The BARS press is the most compact, efficient and economical of all diamond production presses. In the center of a bar device, cylindrical ceramic "capsule synthesis" of about 2 cm3 in size. The cell is placed in a bucket of pressure transmission of material such as ceramic pyrophyllite, which is pressed by inner anvils made of cemented carbide (eg tungsten carbide or hard alloy VK10). The octahedral cavity Outdoor pressed for 8 outdoor steel anvil. After assembly, the entire assembly is enclosed in a barrel type disk with a diameter of about 1 meter. The barrel is filled with oil, which pressurizes by heating, and the oil pressure is transferred to the plant cell. Synthesis capsule is heated by a coaxial graphite heater and the temperature is measured with a thermocouple.

The chemical vapor deposition is a method by which diamond is created from a mixture of hydrocarbon gases. Since the 1980s, this method has been the subject of intensive research worldwide.
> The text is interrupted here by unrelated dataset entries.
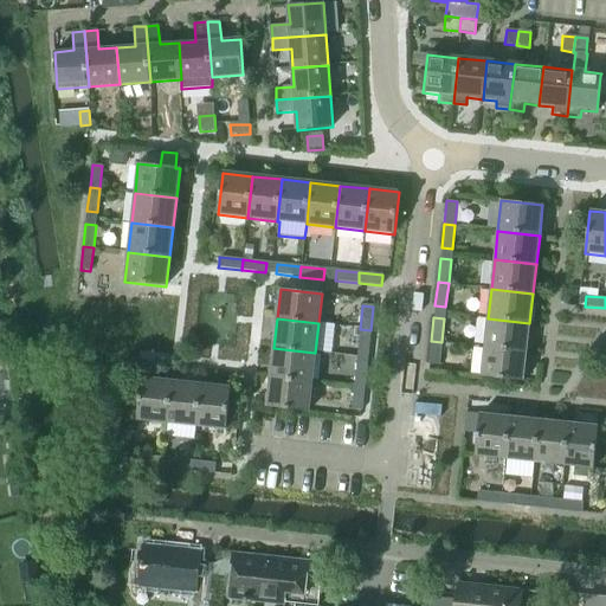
[(488,318),(484,347),(527,352),(529,323),(488,318)]
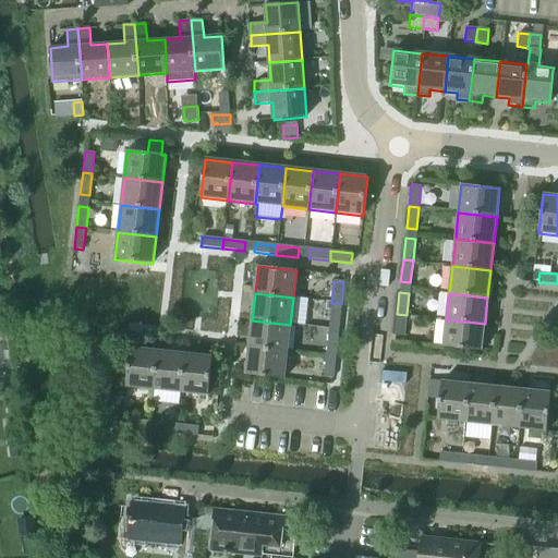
[(329,324),(339,325),(341,304),(331,303),(330,311),(329,324)]
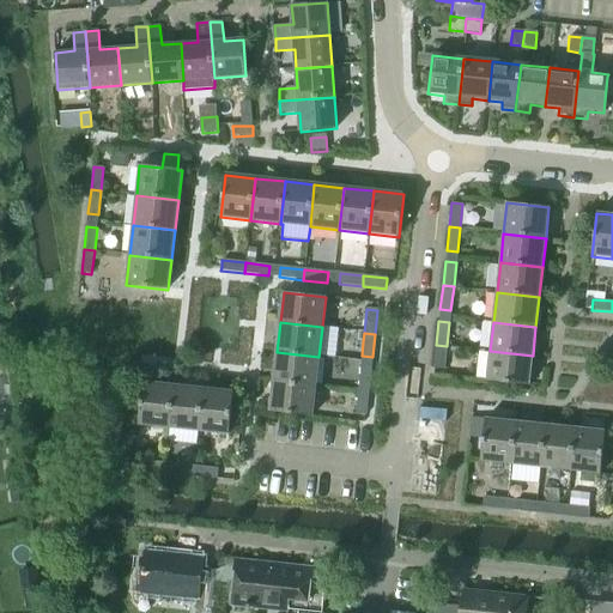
[(434,368),(436,368),(444,369),(447,346),(436,345),(434,368)]
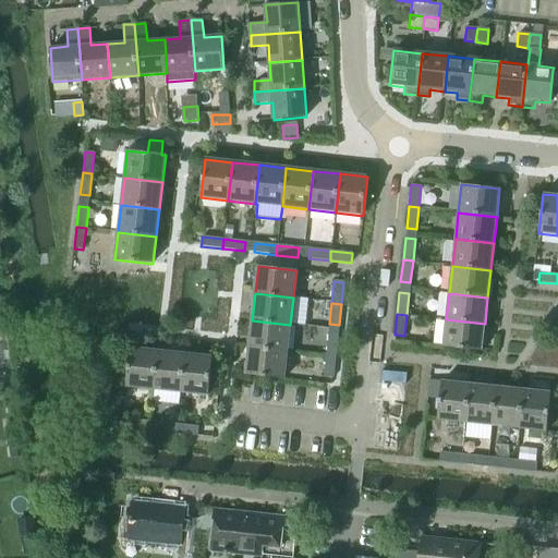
[(446,319),(444,348),(482,352),(485,324),(446,319)]
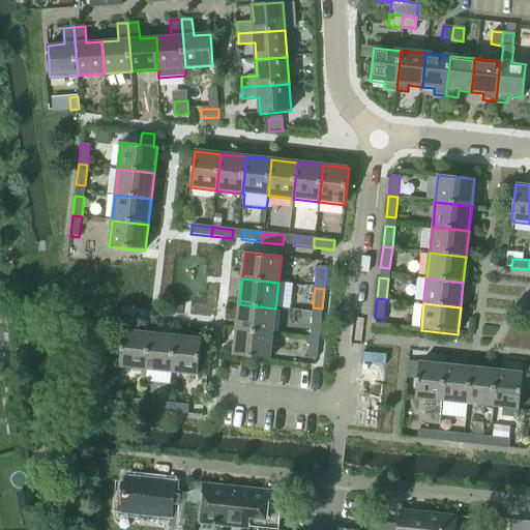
[(239,304),(236,330),(273,334),(275,308),(239,304)]
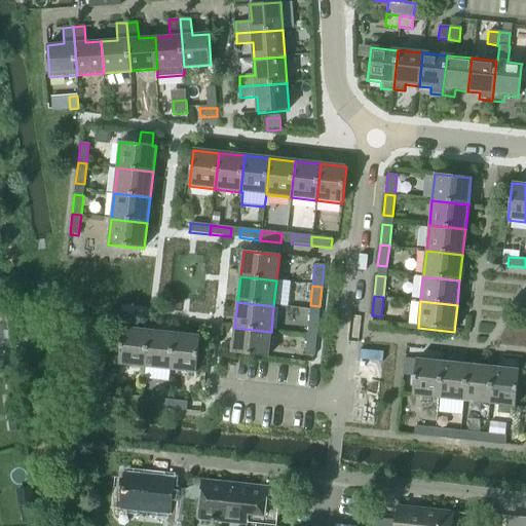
[(308,315),(306,336),(316,337),(318,316),(308,315)]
Whereas mass production of crystals of high quality diamond HPHT process make the most suitable choice for industrial applications, the flexibility and simplicity of configuration CVD explain the popularity of this method in research laboratories. The advantages of CVD diamond growth include the ability to grow diamond on large areas and on various substrates, and the precise control of chemical impurities and thus properties of the diamond produced. Unlike HPHT, CVD process requires high pressures, such as growth typically occurs at pressures below 27 kPa.
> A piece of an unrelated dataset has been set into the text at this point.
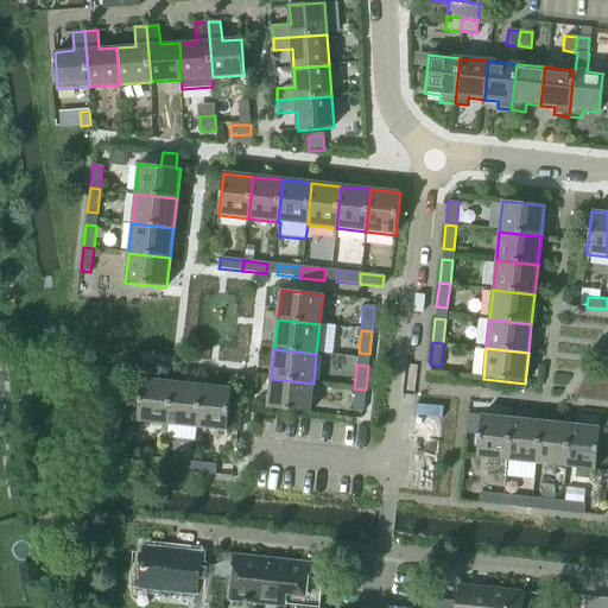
[(271,379),(268,409),(310,413),(314,384),(271,379)]
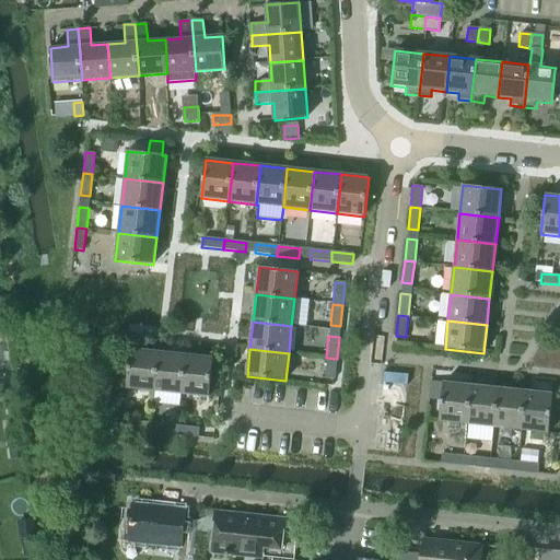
[(131,350),(127,388),(154,392),(159,352),(131,350)]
May form diamond nanocrystals (5 nm in diameter) by detonating explosives containing certain carbon and are deficient in oxygen (see Equations of Kamlet-Jacobs) in a metal chamber. These nanocrystals are known as "detonation nanodiamonds". During the explosion, the pressure and temperature in the chamber is high enough to convert the carbon into diamond explosives. Being immersed in the water chamber rapidly cooled after the explosion, and the conversion of diamond just produced more stable graphite stops. In a variation of this technique, a tube filled with graphite powder metal is placed in the detonation chamber. The explosion heats and compresses the graphite enough for conversion to diamond. The product is always rich in graphite forms of carbon and other non-diamond and requires a prolonged stay in nitric acid hot (about 1 day at 250 ° C) to dissolve them. recovered nanodiamond powder is mainly used in polishing applications. It occurs mainly in China, Russia and Belarus, and began to hit the market in large quantities in the early 2000s.
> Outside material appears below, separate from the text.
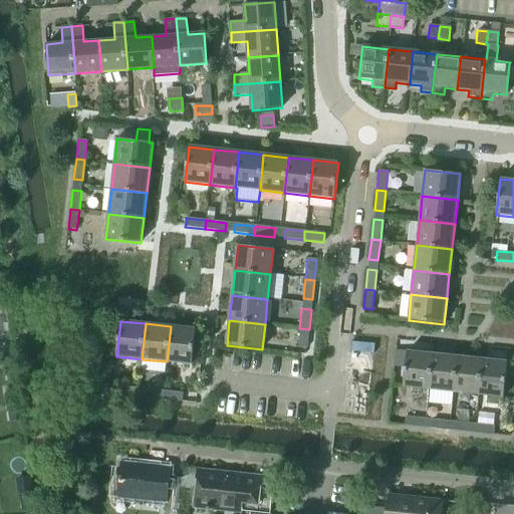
[(171,326),(167,361),(192,364),(196,329),(171,326)]
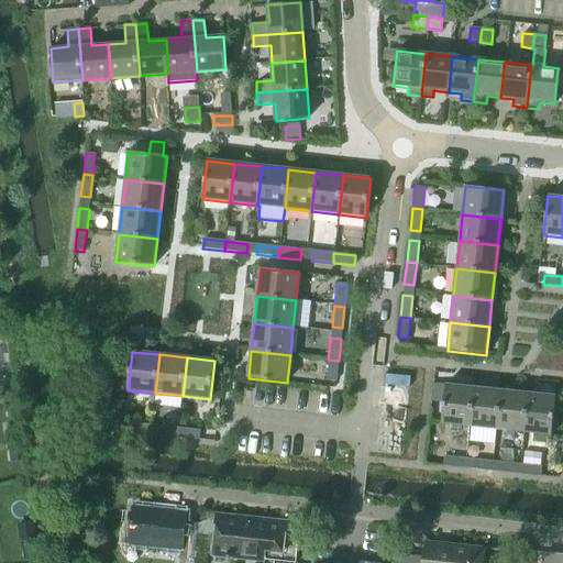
[(326,381),(334,382),(337,382),(339,361),(328,360),(326,381)]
Can be synthesized diamond crystals micron size from a graphite suspension in an organic liquid at atmospheric pressure and room temperature using ultrasonic cavitation. The performance of diamond is about 10% of the initial weight of graphite. The estimated cost of diamond produced by this method is comparable to the HPHT method; the crystalline perfection of the product is significantly worse in this method. This technique requires a relatively simple equipment and procedures, but has only been reported by two research groups, and has no industrial use since 2009. Numerous process parameters, such as the preparation of the initial graphite powder, choosing ultrasonic energy, the time of synthesis and the solvent, has not yet been optimized, leaving a window for the improvement of the efficiency and potential cost reduction of the Ultrasonic synthesis.